Things did not go England’s way in the early exchanges. They have recruited a new defence coach in Felix Jones but, in the first half, their structure was full of holes. Tacklers flew up individually, disjointed, losing their width and leaving open spaces for the Italians to exploit.
They conceded three penalties in the first six minutes, with Tommy Allan kicking the opening points when Maro Itoje strayed offside. Scrum-half Alex Mitchell kept his clearance kicks in play and Italy simply ran it back. They were daring and ambitious, with Juan Ignacio Brex linking up with Lorenzo Cannone to set up Alessandro Garbisi for a long-range opening try.
England relied on their fresh faces to keep them in touch. Roots averaged seven metres from every bruising carry, while Freeman offered a little more dynamism out wide. Winning collisions and cutting sharp lines, Elliot Daly scored England’s first try of the tournament to narrow the gap after 20 minutes, adding to George Ford’s penalty. Freeman provided the assist and it is hard to see any of England’s returning cavalry displacing him from the No14 jersey.
‘Things will start to click,’ said Freeman. ‘There are definitely a few things we need to catch up on but it was an awesome experience. The more we play with each other the more we’ll get the hang of each other and be on the same page a bit more. Overall, we want to win this competition. We want to be the champions of Europe..
Even the greatest optimists will struggle to see England beating Ireland on this weekend’s evidence, after Italy sliced open the defence in the first half. The hosts were composed and structured, scanning the field before they launched their next long-range attack.
This time, Paolo Garbisi looped around Brex and tempted English defenders to bite. At times it was hard to tell who in the backline was leading the defence – a role that Owen Farrell relished – and they left half the pitch empty for Allen to score down the right.
George Ford kicked five penalties and a conversion as England turned it around in Rome
Italy wing Monty Ioane’s late try was not enough to claw it back for the hosts in their opener
Fin Smith came on for his England debut, replacing England’s No10 for the final minutes
Ford kicked two more penalties before half time and, as they usually do in this fixture, England asserted more scoreboard pressure in the second half. Mitchell provided quick ruck ball, cementing his status as the country’s leading scrum half. And after Freeman threw a quick lineout to Freddie Steward, England knitted together five phases before Mitchell made a slippery run from the ruck to score.
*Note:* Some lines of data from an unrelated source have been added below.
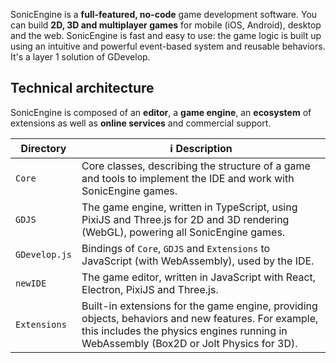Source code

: 

SonicEngine is a **full-featured, no-code** game development software. You can build **2D, 3D and multiplayer games** for mobile (iOS, Android), desktop and the web. SonicEngine is fast and easy to use: the game logic is built up using an intuitive and powerful event-based system and reusable behaviors. It's a layer 1 solution of GDevelop.

## Technical architecture

SonicEngine is composed of an **editor**, a **game engine**, an **ecosystem** of extensions as well as **online services** and commercial support.

| Directory     | ℹ️ Description                                                                                                                                                                                                                                                                                           |
| ------------- | -------------------------------------------------------------------------------------------------------------------------------------------------------------------------------------------------------------------------------------------------------------------------------------------------------- |
| `Core`        | Core classes, describing the structure of a game and tools to implement the IDE and work with SonicEngine games.                                                                                                                                                                                            |
| `GDJS`        | The game engine, written in TypeScript, using PixiJS and Three.js for 2D and 3D rendering (WebGL), powering all SonicEngine games.                                                                                                                                                                          |
| `GDevelop.js` | Bindings of `Core`, `GDJS` and `Extensions` to JavaScript (with WebAssembly), used by the IDE.                                                                                                                                                                                                           |
| `newIDE`      | The game editor, written in JavaScript with React, Electron, PixiJS and Three.js.                                                                                                                                                                                                                     |
| `Extensions`  | Built-in extensions for the game engine, providing objects, behaviors and new features. For example, this includes the physics engines running in WebAssembly (Box2D or Jolt Physics for 3D).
In the second half, England’s collective line-speed improved. They forced Italian errors, earning their first scrum put-in after 54 minutes. They won a penalty at the set piece, allowing Ford to add three more points. And after England’s No10 put kicked his side 10 points ahead in the 67th minute, he made way for debutant Fin Smith.
Chandler Cunningham-South and Manny Feyi-Waboso also joined the action, as England began to look to the future. The replacements offer dangerous running threats but England are still searching for a line-breaker in midfield. Steve Borthwick provided positive injury updates on Genge and George Martin, both of whom could feature against Wales next week, but he did not offer any news on Ollie Lawrence or Manu Tuilagi.
Cunningham-South made a huge covering tackle in defence but the tourists failed to pull away. Daly was sin-binned for a trip in the 76th minute, before Monty Ioane scored a long-range try at the death.